### Okuma Parçası
┌──
Çeviri: sonnur özcan

Bu senenin başlarında, kanser nedeniyle büyük bir ameliyat geçirdim. Ameliyatın kendisi ve ameliyat sonrası yaşadıklarım, bir tür kabus gibiydi. Kendimi, devasa bir okyanusun karanlık, derin sularında yüzmeyi bilmeyen ve durmadan çırpınan bir adam gibi hissediyordum. Ancak boğulmadım ve hayatta kalabildiğim için çok mutluyum.

Buna rağmen bu bireysel kabustan kurtuluşmuş ancak, çok daha korkunç ve bulaşıcı toplumsal bir kabus yaşamaya başlamıştım: isterik, bilgisiz, kibirli, akılsız ve saldırgan Amerikalı kabusu. Dünyanın bilinen en güçlü devleti ciddi bir şekilde, savaş bayrağını dünyanın geri kalan ülkelerine karşı sallıyor.

Başkan W. Bush , “Bizimle birlikte değilseniz, bize karşısınızdır.” demişti. O, ayrıca “Dünyanın en tehlikeli silahlarının, en tehlikeli bulduğumuz dünya liderlerinin elinde kalmasına izin vermeyeceğiz” ifadesini de kullandı.
Tamamen doğru! Hemen aynaya bakmalısın ahbap... Bu sensin!

Amerika şu sıralar, gelişmiş “kitle imha silahları”nı harekete geçiriyor ve onları, nerede uygun görürse, orada kullanmaya hazır. Amerika’nın sahip olduğu silahlar, dünyanın geri kalan ülkelerinin bir araya gelip ortaya koyacaklarından çok daha fazla bir miktarda. Fabrikalarının denetlenmesini reddederek, biyolojik ve kimyasal silahlar konusunda yapılan uluslararası anlaşmaların üstesinden gelen Amerika’nın kamuya yaptığı açıklamaların ardındaki ikiyüzlülüğü ve gerçek faaliyetleri neredeyse kötü bir şaka!

Amerika “ölüm” denilince, yalnızca New york’ta öldürülen 3.000 kişiyi dikkate alıyor; onlar için, yalnızca bu ölümlerdir sorun olan. Onlar Amerikalı ölülerdir. Bu kurbanların dışında kalanlar ise, kendilerince bir önem arzetmeyen; gerçek olmayan, soyut ölülerdir onlara göre.

Afganistan’da öldürülen 3.000 kişiden asla söz edilmemektedir. Amerikan ve İngiliz ambargoları neticesinde, çok gerekli ilaçlardan yoksun bırakılan yüzlerce, binlerce Irak’lı çocuğun ölüme terk edildiğinden de asla söz edilmemektedir.
└──
### Veri Bölümü
┌──
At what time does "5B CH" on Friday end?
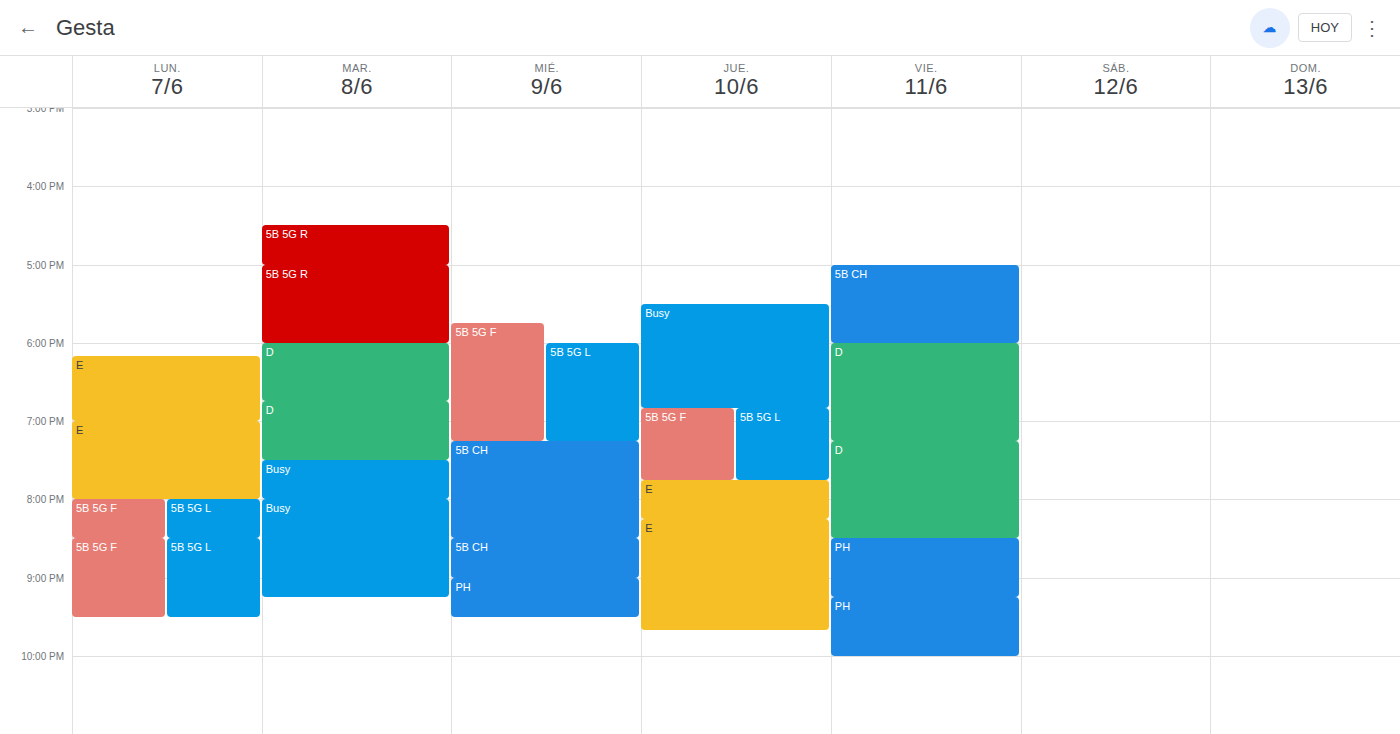
6:00 PM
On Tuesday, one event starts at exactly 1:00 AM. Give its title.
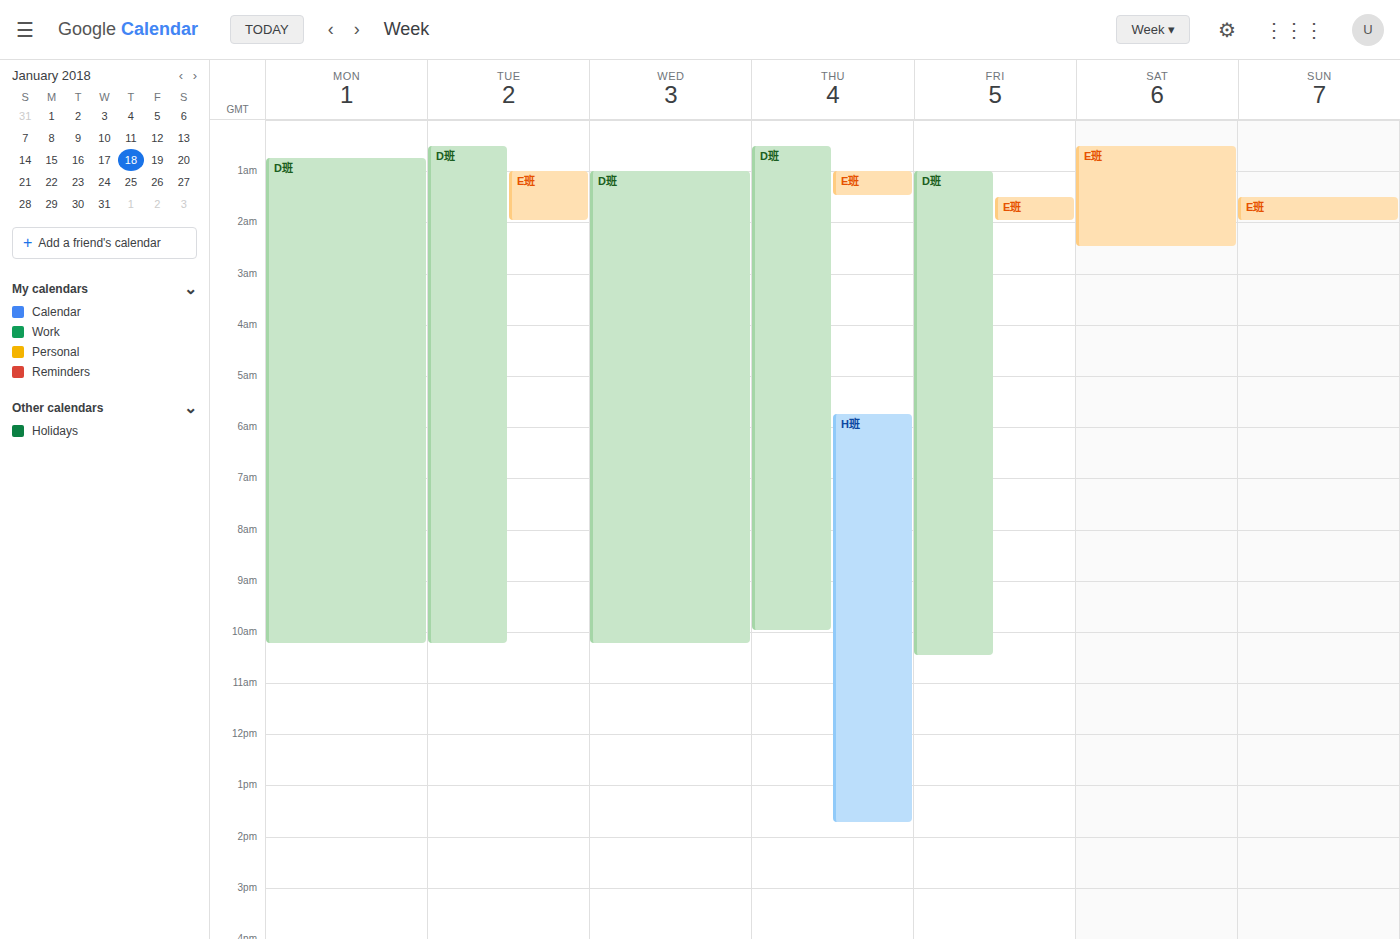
└──
### Görev Listesi
**a)** Okuma parçasında "Başkan W. Bush" sözleriyle başlayıp "kötü bir şaka!" sözlerine kadar süren kısmı hiçbir değişiklik yapmadan geri verin.
**b)** Lütfen okuma parçasındaki "Ancak boğulmadım ve hayatta kalabildiğim için çok mutluyum." cümlesini İngilizceye çevirin.

### Cevaplar
**a)**
Başkan W. Bush , “Bizimle birlikte değilseniz, bize karşısınızdır.” demişti. O, ayrıca “Dünyanın en tehlikeli silahlarının, en tehlikeli bulduğumuz dünya liderlerinin elinde kalmasına izin vermeyeceğiz” ifadesini de kullandı.
Tamamen doğru! Hemen aynaya bakmalısın ahbap... Bu sensin!

Amerika şu sıralar, gelişmiş “kitle imha silahları”nı harekete geçiriyor ve onları, nerede uygun görürse, orada kullanmaya hazır. Amerika’nın sahip olduğu silahlar, dünyanın geri kalan ülkelerinin bir araya gelip ortaya koyacaklarından çok daha fazla bir miktarda. Fabrikalarının denetlenmesini reddederek, biyolojik ve kimyasal silahlar konusunda yapılan uluslararası anlaşmaların üstesinden gelen Amerika’nın kamuya yaptığı açıklamaların ardındaki ikiyüzlülüğü ve gerçek faaliyetleri neredeyse kötü bir şaka!

**b)** But I did not drown, and I am very happy that I was able to survive.